WTO Upholds NME Discrimination against China in US Law

A WTO panel has granted a mixed victory to Washington in its dispute with Beijing over the use of trade remedies, finding that a 2012 law allowing the US to impose anti-subsidy tariffs on non-market economies was in line with international trade rules. (DS 449)

At issue in the case was a bill passed by the US Congress in March 2012 that essentially preserved the Commerce Department’s authority to impose anti-subsidy tariffs - known formally as countervailing duties (CVD) - on subsidised goods from non-market economies (NMEs), such as China and Vietnam.

The legislation, which was also designed to apply retroactively, overrode a 2011 federal court ruling which held that US law did not permit such a practice. Beijing filed a WTO challenge shortly thereafter, objecting to the lack of transparency and due process in the enactment of the law.

The dispute panel ultimately found that the 2012 law did not bring about an increase in rates of countervailing duties on imports from China as an NME country, or impose a new restriction on those imports.

Furthermore, recognising that the 2012 law - as the US states - “ensured” the 2011 court ruling would “never have any effect under US law,” the panel found that the WTO provision raised by China does not prohibit a member from taking such legislative action.

China’s classification as an NME has long been a source of frustration between Beijing and some of its major trading partners, particularly the US and EU. Under WTO rules, goods from non-market economies can be treated differently when calculating anti-dumping duties, which are meant to counter instances where products are sold overseas below cost.

Double Duty of Anti-dumping + Anti Subsidy CVD Not Allowed

In these calculations, the US uses a surrogate country to determine what constitutes a “normal” market price for the goods in question, on the grounds that Chinese prices are distorted by government involvement in the market.

In some instances, however, certain calculation methodologies can lead to the imposition of so-called double remedies, in which both anti-dumping and countervailing duties are being applied on the same product, if the subsidies being targeted by the latter duties are also responsible in part for the dumping.

The panel found that the US had failed to investigate whether such double remedies arose from 25 CVD and anti-dumping proceedings, initiated over the period 2006-2012, involving certain goods from China.
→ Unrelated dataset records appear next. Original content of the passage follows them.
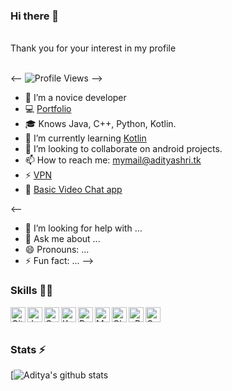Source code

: ### Hi there 👋
</br>
Thank you for your interest in my profile
</br>
</br>

<--
![Profile Views](https://hits.seeyoufarm.com/api/count/incr/badge.svg?url=https://github.com/aditya-shri/&title=Profile%20Views)
-->

- 🔭 I’m a novice developer
- 💻 [Portfolio](https://adityashri.tk)
- 🎓 Knows Java, C++, Python, Kotlin.
- 🌱 I’m currently learning [Kotlin](https://en.wikipedia.org/wiki/Kotlin_(programming_language))
- 👯 I’m looking to collaborate on android projects.
- 📫 How to reach me: mymail@adityashri.tk
- ⚡ [VPN](https://github.com/aditya-shri/VPN)
- 💬 [Basic Video Chat app](https://video.adityshri.tk)

<--
- 🤔 I’m looking for help with ...
- 💬 Ask me about ...
- 😄 Pronouns: ...
- ⚡ Fun fact: ... 
-->


### Skills 👨‍💻

<img align="left" alt="GitHub" width="24px" src="https://cdn.jsdelivr.net/npm/simple-icons@4.7.0/icons/github.svg" />
<img align="left" alt="Java" width="24px" src="https://cdn.jsdelivr.net/npm/simple-icons@4.7.0/icons/java.svg" />
<img align="left" alt="C++" width="24px" src="https://cdn.jsdelivr.net/npm/simple-icons@4.7.0/icons/cplusplus.svg" />
<img align="left" alt="Kotlin" width="24px" src="https://cdn.jsdelivr.net/npm/simple-icons@4.7.0/icons/kotlin.svg" />
<img align="left" alt="Python" width="24px" src="https://cdn.jsdelivr.net/npm/simple-icons@4.7.0/icons/python.svg" />
<img align="left" alt="MySQL" width="24px" src="https://cdn.jsdelivr.net/npm/simple-icons@4.7.0/icons/mysql.svg" />
<img align="left" alt="Cloudflare" width="24px" src="https://cdn.jsdelivr.net/npm/simple-icons@4.7.0/icons/cloudflare.svg" />
<img align="left" alt="cPanel" width="24px" src="https://cdn.jsdelivr.net/npm/simple-icons@4.7.0/icons/cpanel.svg" />
<img align="left" alt="Google Products Expert" width="24px" src="https://cdn.jsdelivr.net/npm/simple-icons@4.7.0/icons/google.svg" />


</br>
</br>

### Stats ⚡️

[![Aditya's github stats](https://github-readme-stats.vercel.app/api?username=aditya-shri&show_icons=true&theme=radical)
Citing a previous Appellate Body decision on anti-dumping duties and CVDs (DS379), the panel said that these double remedies can also refer to “double counting,” and may therefore contravene global trade rules.
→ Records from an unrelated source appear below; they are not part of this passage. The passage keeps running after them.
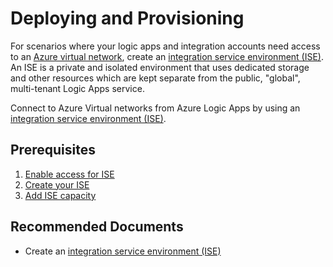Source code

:<properties
    pageTitle="Deploying and Provisioning"
    description="Deploying and Provisioning"
    service=""
    resource=""
    authors="v-miegge"
    ms.author="mquian"
    displayOrder=""
    selfHelpType="generic"
    supportTopicIds="32740149"
    resourceTags=""
    productPesIds="17030"
    cloudEnvironments="public, fairfax, usnat, ussec"
    articleId="2a8c2bbf-a1bc-4ec5-af33-396218d75203"
	ownershipId="Compute_LogicApps"
/>

# Deploying and Provisioning

For scenarios where your logic apps and integration accounts need access to an [Azure virtual network](https://docs.microsoft.com/azure/virtual-network/virtual-networks-overview), create an [integration service environment (ISE)](https://docs.microsoft.com/azure/logic-apps/connect-virtual-network-vnet-isolated-environment-overview). An ISE is a private and isolated environment that uses dedicated storage and other resources which are kept separate from the public, "global", multi-tenant Logic Apps service.  

Connect to Azure Virtual networks from Azure Logic Apps by using an [integration service environment (ISE)](https://docs.microsoft.com/azure/logic-apps/connect-virtual-network-vnet-isolated-environment).

## Prerequisites

1. [Enable access for ISE](https://docs.microsoft.com/azure/logic-apps/connect-virtual-network-vnet-isolated-environment#enable-access-for-ise)
2. [Create your ISE](https://docs.microsoft.com/azure/logic-apps/connect-virtual-network-vnet-isolated-environment#create-your-ise)
3. [Add ISE capacity](https://docs.microsoft.com/azure/logic-apps/connect-virtual-network-vnet-isolated-environment#add-ise-capacity)

## **Recommended Documents**

* Create an [integration service environment (ISE)](https://docs.microsoft.com/azure/logic-apps/connect-virtual-network-vnet-isolated-environment-overview)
The exports targeted in those specific trade investigations included Chinese exports of paper, steel, tyres, magnets, chemicals, kitchen appliances, wood flooring, and wind towers, which Beijing officials say were worth over US$7.2 billion annually.

Beijing welcomed the finding on double remedies, urging Washington to “correct the erroneous practice of abusing trade remedy measures as soon as possible.”

Washington officials, meanwhile, have said that the Department of Commerce will review any possible overlap of countervailing and anti-dumping duties, while noting that the panel’s concerns deal with past determinations that were made before the 2012 law came into effect.

The 2012 law included language aimed at resolving the double remedy problem, specifically by requiring that the price margins used for calculating anti-dumping duties be adjusted in instances where the import’s low price is due partly to a subsidy.